(Page-level text extractions)
-----
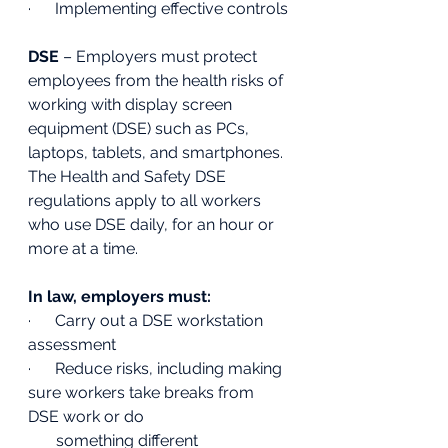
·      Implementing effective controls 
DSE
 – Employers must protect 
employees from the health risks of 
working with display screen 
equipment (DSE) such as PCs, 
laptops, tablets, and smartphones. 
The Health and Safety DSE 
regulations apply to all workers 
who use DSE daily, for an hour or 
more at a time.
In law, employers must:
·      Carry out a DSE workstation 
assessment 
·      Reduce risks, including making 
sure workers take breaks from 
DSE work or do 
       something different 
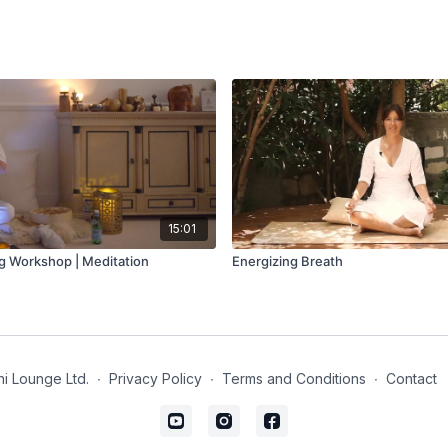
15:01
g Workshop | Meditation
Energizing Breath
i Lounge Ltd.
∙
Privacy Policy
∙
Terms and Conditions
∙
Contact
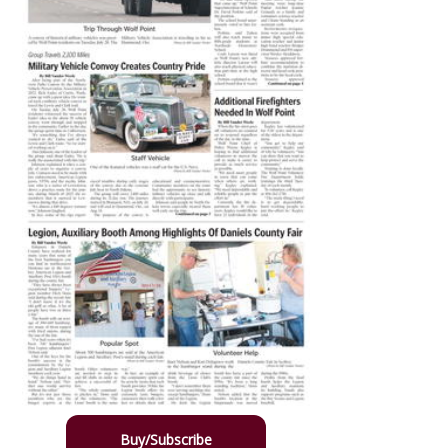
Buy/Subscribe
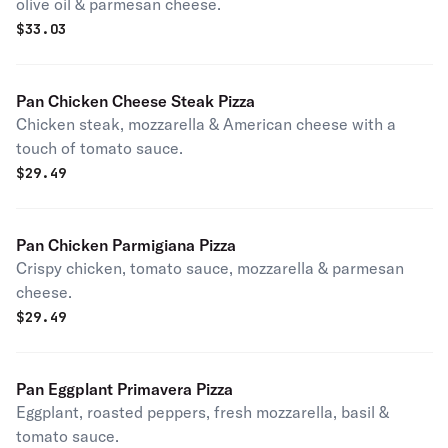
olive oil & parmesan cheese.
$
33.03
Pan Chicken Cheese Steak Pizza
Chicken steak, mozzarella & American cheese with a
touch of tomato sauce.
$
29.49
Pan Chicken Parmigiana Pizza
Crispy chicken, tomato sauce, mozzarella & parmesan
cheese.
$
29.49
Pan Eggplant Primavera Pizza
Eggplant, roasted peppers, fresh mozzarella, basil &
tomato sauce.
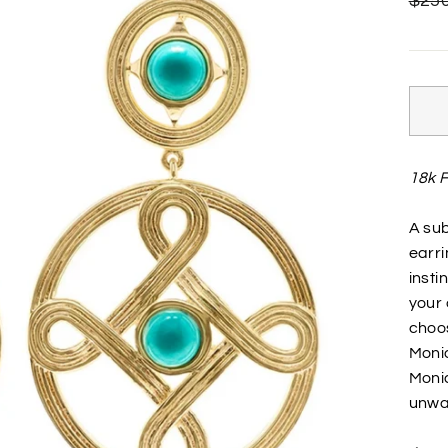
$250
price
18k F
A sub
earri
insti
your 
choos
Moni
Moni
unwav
-----
:: Problem to work on ::
If a line above holds the string "parmesan", return it as it stands.

:: Task answer ::
olive oil & parmesan cheese.
Crispy chicken, tomato sauce, mozzarella & parmesan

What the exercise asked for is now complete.